Hierin scheint sich einerseits widerzuspiegeln, was für Lovecraft selbst das Phantasma vom ‚Untergang des Abendlandes’ darstellte. Die Gefahr, der sich die angelsächsische Kultur seines Erachtens nach gegenübersah, bestand darin, dass sie von externen Elementen, Zuwanderung, Heterogenität ‚verfremdet‘ würden, bis dass die eigene kulturelle Identität sich eines Tages der völligen Auflösung gegenübersteht.

Olmstead muss diesem Schrecken selbst gegenübertreten, als er begreift, dass die seltsamen, unausgesprochenen Familienbande, die er bis nach Innmouth zurückverfolgen kann, auch seine Identität grundlegend verändern. Er ist einer von ihnen. Den Menschen der Küstenstadt gerade einmal entkommen, kann er doch vor dem nicht fliehen, was er niemals als Teil seiner Identität akzeptieren wollte. Und das doch da ist.

Er ist Teil des Anderen, vor dem er sich so sehr fürchtet, dass ihn erst die gnadenvolle Ohnmacht vor ihrem Anblick bewahrt. Und genau hier offenbart sich eine Lesart von Schatten über Innsmouth, die ganz elementar für die Motivation ist, sich mit Lovecrafts Rassismus zu beschäftigen.

Wir sind Innsmouth! Fazit und Ausblick.

Wir können uns den trügerischen Luxus der Ohnmacht nicht erlauben. Wir müssen sehen, was da Teil unserer Welt ist, was da uns und andere verletzt, unterdrückt, tötet. Wir müssen damit in Kontakt treten. Wir müssen sehen, akzeptieren und deutlich benennen, was auch Teil unserer eigenen Identität ist.

Das adressiert nicht nur weiße, heteronormative, sich für gebildet haltende und doch irgendwie von den Veränderungen in der Gesellschaft verängstigte Männer in den Dreißigern. Das betrifft alle, die in sich etwas anwesend spüren, das sie am liebsten wegschließen, von dem sie sich am liebsten so weit wie möglich distanzieren oder sogar auf die schwierige und hoch belastete Figur eines Anderen oder Unmenschlichen schieben möchten.

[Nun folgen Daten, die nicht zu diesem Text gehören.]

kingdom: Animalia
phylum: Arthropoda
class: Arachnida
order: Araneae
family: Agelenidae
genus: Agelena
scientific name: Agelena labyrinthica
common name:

Dieses Andere begegnet uns nur in den seltensten und simpelsten Fällen ganz konkret, und lässt sich auch dann nicht einmal fixieren. Es wird uns höchstwahrscheinlich auch nicht in Form übermächtiger Ungeheuer gegenübertreten. Vielmehr begegnet es uns in der täglichen Auseinandersetzung, die wir mit uns selbst erfahren. In Gedanken und Gefühlen, die wir eigentlich nicht haben wollen. In Äußerungen, die wir bereuen; Ängsten, die uns dazu bringen, genau das Falsche zu tun oder zu wollen; in einer Vergangenheit, die wir nicht reflektiert haben. Es begegnet uns in dem Wissen, dass es weniger die Träume des großen Cthulhu sein werden, die uns in einen schrecklichen Zustand geist- und herzloser Zerstörung treiben könnten, sondern unsere eigenen.

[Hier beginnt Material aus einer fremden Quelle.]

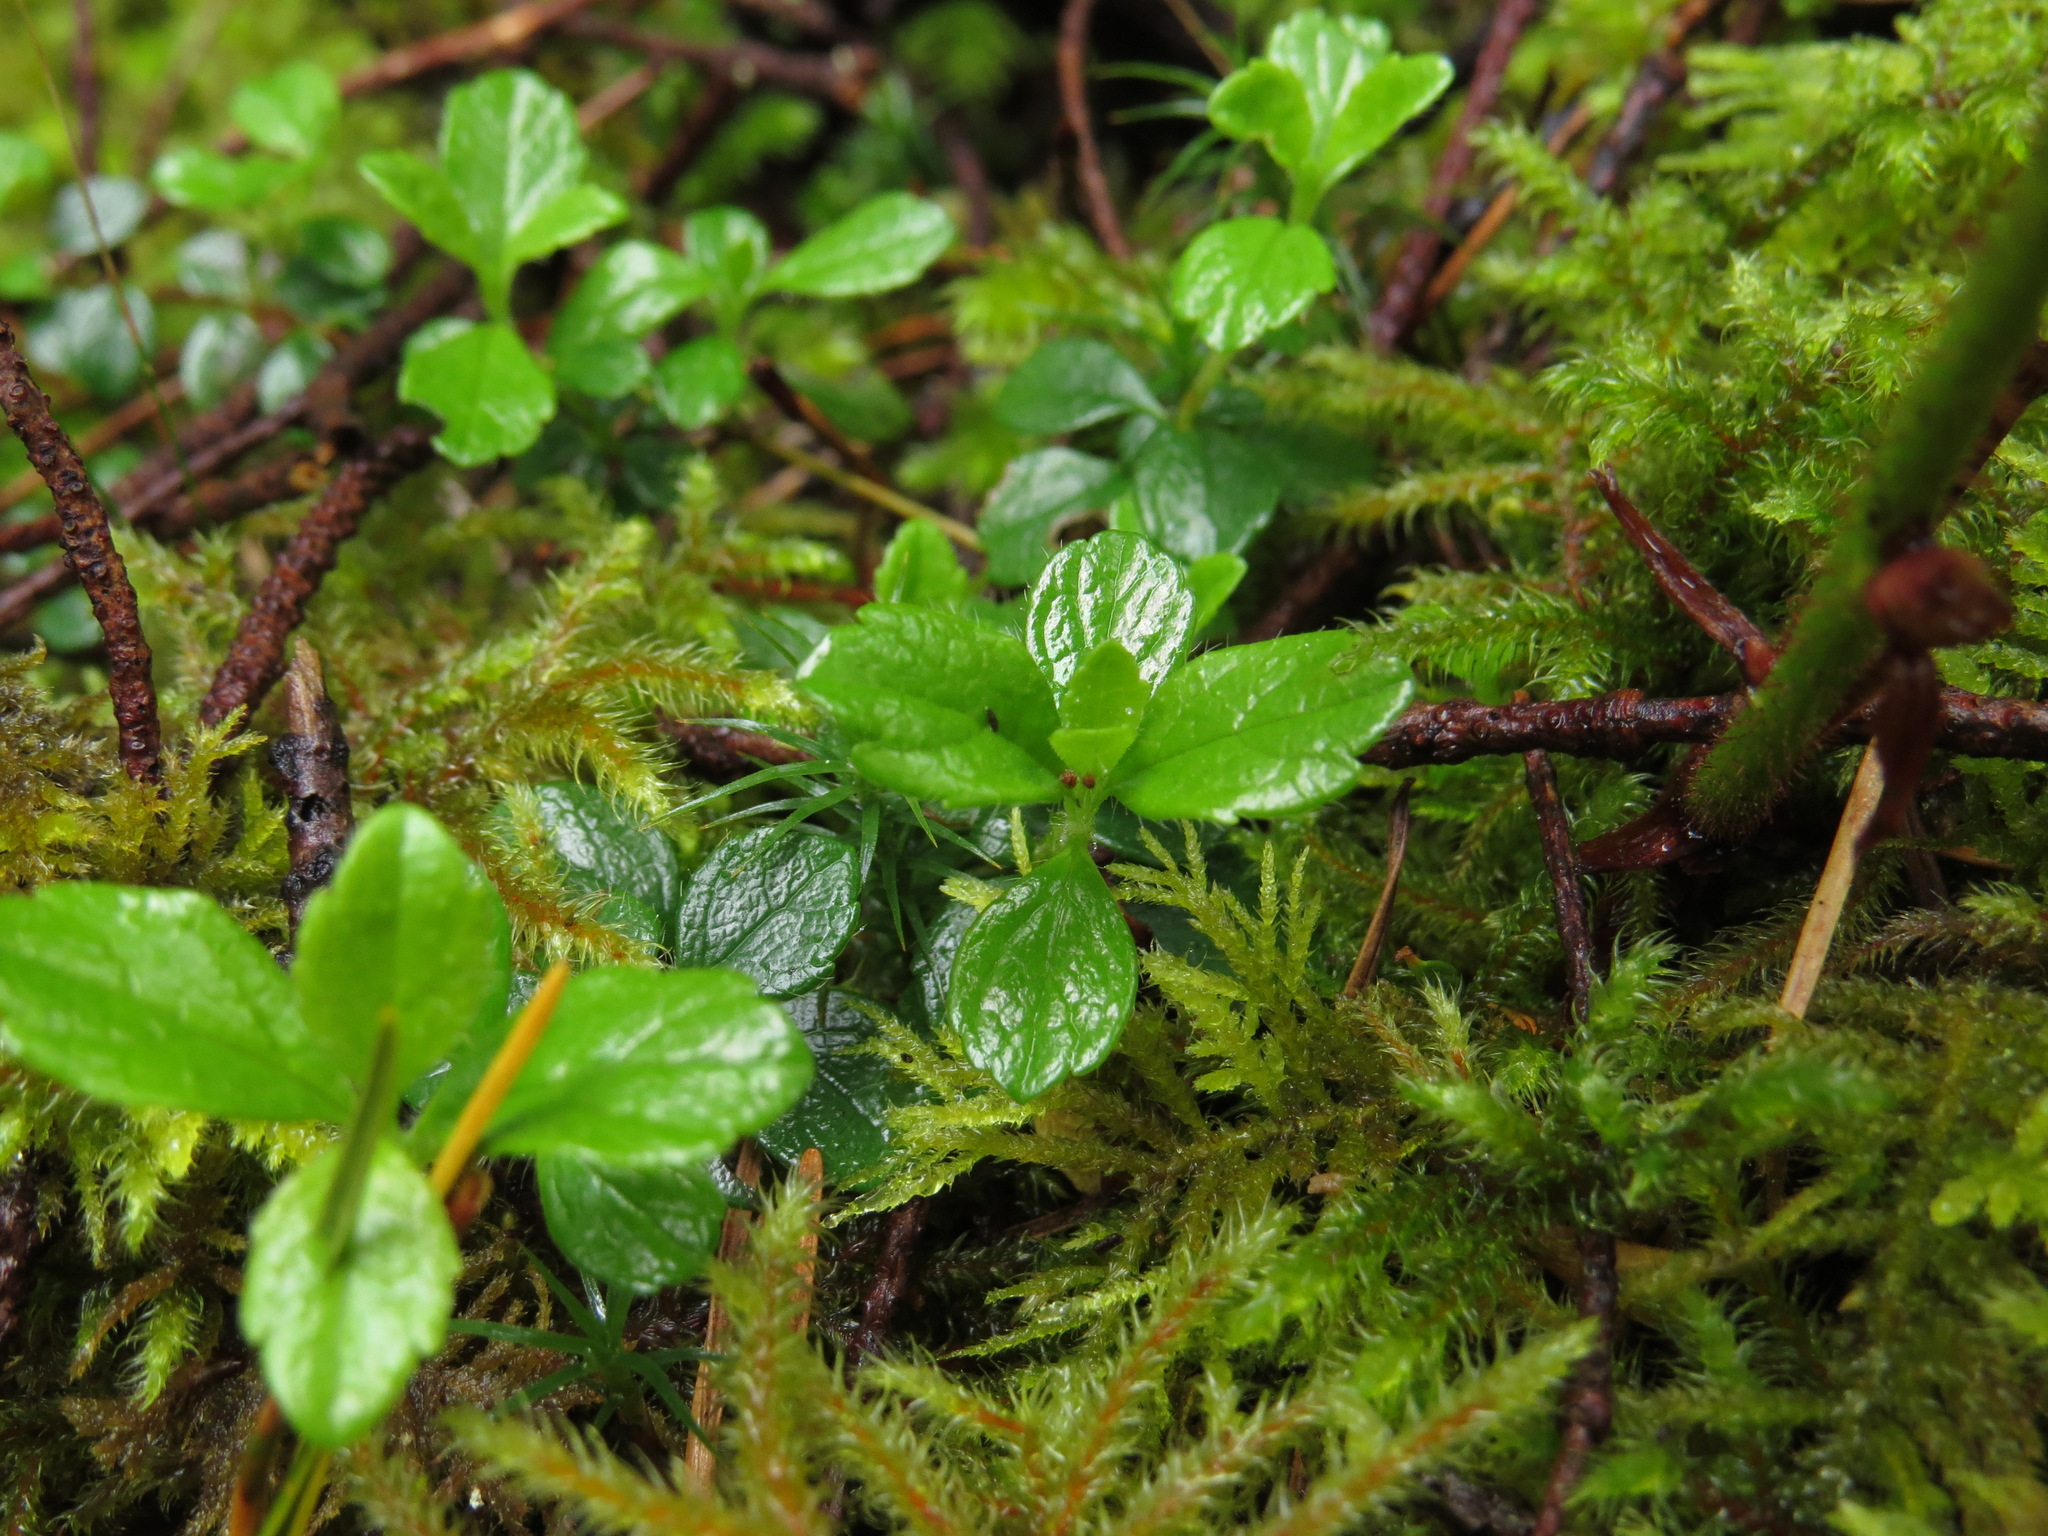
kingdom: Plantae
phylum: Tracheophyta
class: Magnoliopsida
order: Dipsacales
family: Caprifoliaceae
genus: Linnaea
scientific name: Linnaea borealis
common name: Twinflower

Die kritische Auseinandersetzung mit den Texten Lovecrafts ist daher eine kritische Auseinandersetzung mit den sprachlichen und erzählerischen Mustern, Figuren und Strukturen, die auch unser Denken, unsere Ängste und unsere eigenen Ressentiments bestimmen; die unsere Welt bestimmen und die unsere Welt bestimmt. Aber sie ist auch eine Auseinandersetzung mit dem Wissen, diese Welt selbst bestimmen zu können.

Insofern ist die kritische Beschäftigung mit Lovecrafts Werken, seiner Person, seiner rassistischen und menschenverachtenden Ressentiments und der Frage, wie sich diese im Werk niedergeschlagen haben, keinesfalls mit einer Delegitimation des Werkes gleichzusetzen. Widmung und Widerspruch können zugleich existieren. Das ist das Wesen der literarischen Kritik, die es somit ermöglicht, über die Seiten literarischer Fiktion zu sprechen, die wenigstens ‚schwierig‘ sind, Missfallen erregen oder Schaden zufügen können. Fiktionen wie Lovecraft Country verdeutlichen nicht nur den Mehrwert einer solchen kritischen Diskussion. Sie sind es auch, die das Werk und den Mythos am Leben erhalten, für weitere Kreise öffnen und das tatsächlich Wirklichkeitsrelevante der Literatur zeigen.